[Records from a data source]
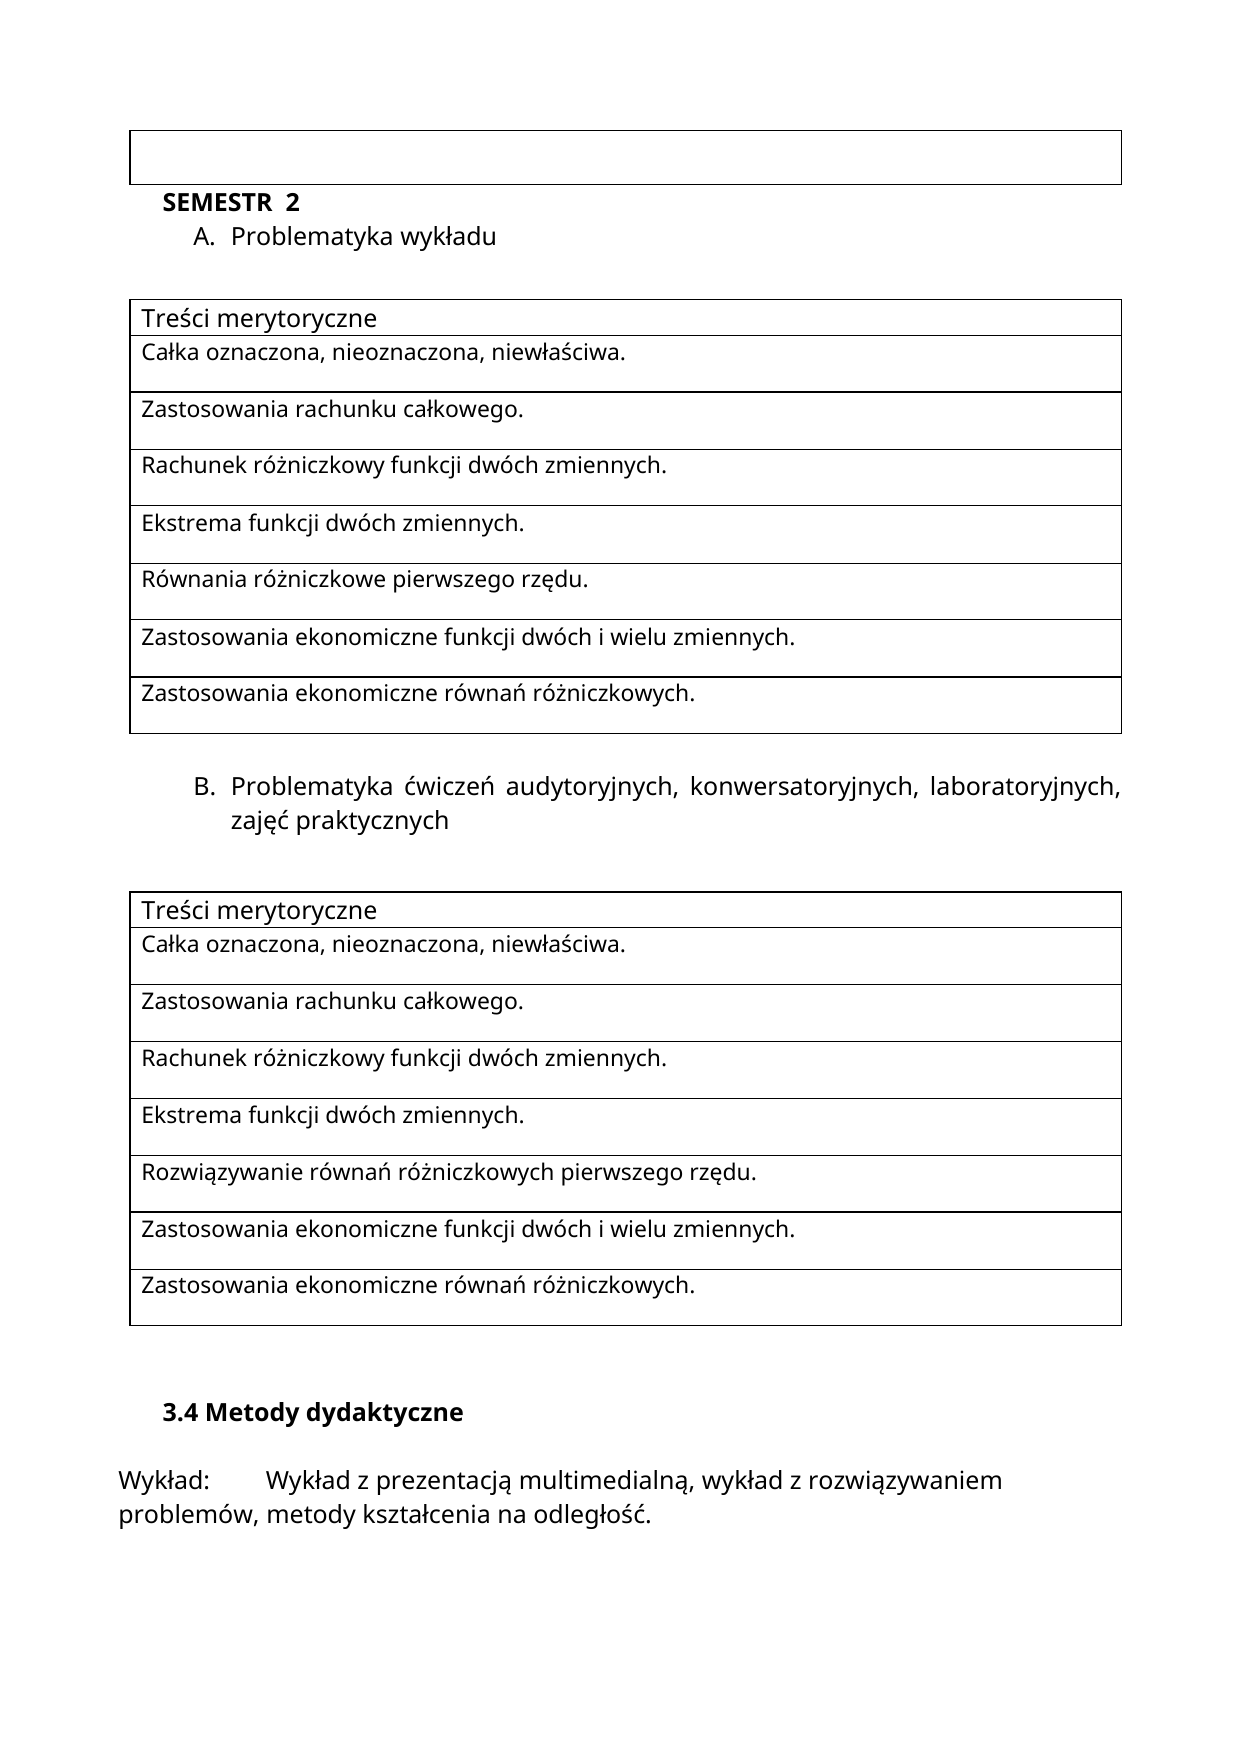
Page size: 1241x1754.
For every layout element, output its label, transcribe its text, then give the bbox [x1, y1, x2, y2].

table_cell Zastosowania ekonomiczne funkcji dwóch i wielu zmiennych. [131, 1213, 1121, 1268]
table_cell Zastosowania rachunku całkowego. [131, 985, 1121, 1041]
table_cell Zastosowania ekonomiczne równań różniczkowych. [131, 1270, 1121, 1325]
list SEMESTR 2 [162, 185, 1122, 219]
table_cell Równania różniczkowe pierwszego rzędu. [131, 564, 1121, 619]
table_header Treści merytoryczne [131, 300, 1121, 334]
table_cell Rachunek różniczkowy funkcji dwóch zmiennych. [131, 1042, 1121, 1097]
text 3.4 Metody dydaktyczne [162, 1394, 1122, 1429]
text Wykład: Wykład z prezentacją multimedialną, wykład z rozwiązywaniem problemów, metody kształcenia na odległość. [118, 1463, 1122, 1531]
table_cell Ekstrema funkcji dwóch zmiennych. [131, 1099, 1121, 1154]
table_cell Zastosowania rachunku całkowego. [131, 393, 1121, 448]
table_cell Zastosowania ekonomiczne równań różniczkowych. [131, 678, 1121, 733]
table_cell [131, 131, 1121, 184]
table_cell Zastosowania ekonomiczne funkcji dwóch i wielu zmiennych. [131, 620, 1121, 676]
table_cell Całka oznaczona, nieoznaczona, niewłaściwa. [131, 336, 1121, 391]
list Problematyka ćwiczeń audytoryjnych, konwersatoryjnych, laboratoryjnych, zajęć praktycznych [193, 768, 1122, 837]
table_cell Całka oznaczona, nieoznaczona, niewłaściwa. [131, 928, 1121, 983]
table_cell Rachunek różniczkowy funkcji dwóch zmiennych. [131, 450, 1121, 505]
table_header Treści merytoryczne [131, 893, 1121, 927]
list Problematyka wykładu [193, 219, 1122, 253]
table_cell Rozwiązywanie równań różniczkowych pierwszego rzędu. [131, 1156, 1121, 1211]
table_cell Ekstrema funkcji dwóch zmiennych. [131, 506, 1121, 562]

What is required: Search the records for the string "oznaczona" and, wherever a line contains it, please copy that line.

Solution to the problem:
table_cell Całka oznaczona, nieoznaczona, niewłaściwa. [131, 336, 1121, 391]
table_cell Całka oznaczona, nieoznaczona, niewłaściwa. [131, 928, 1121, 983]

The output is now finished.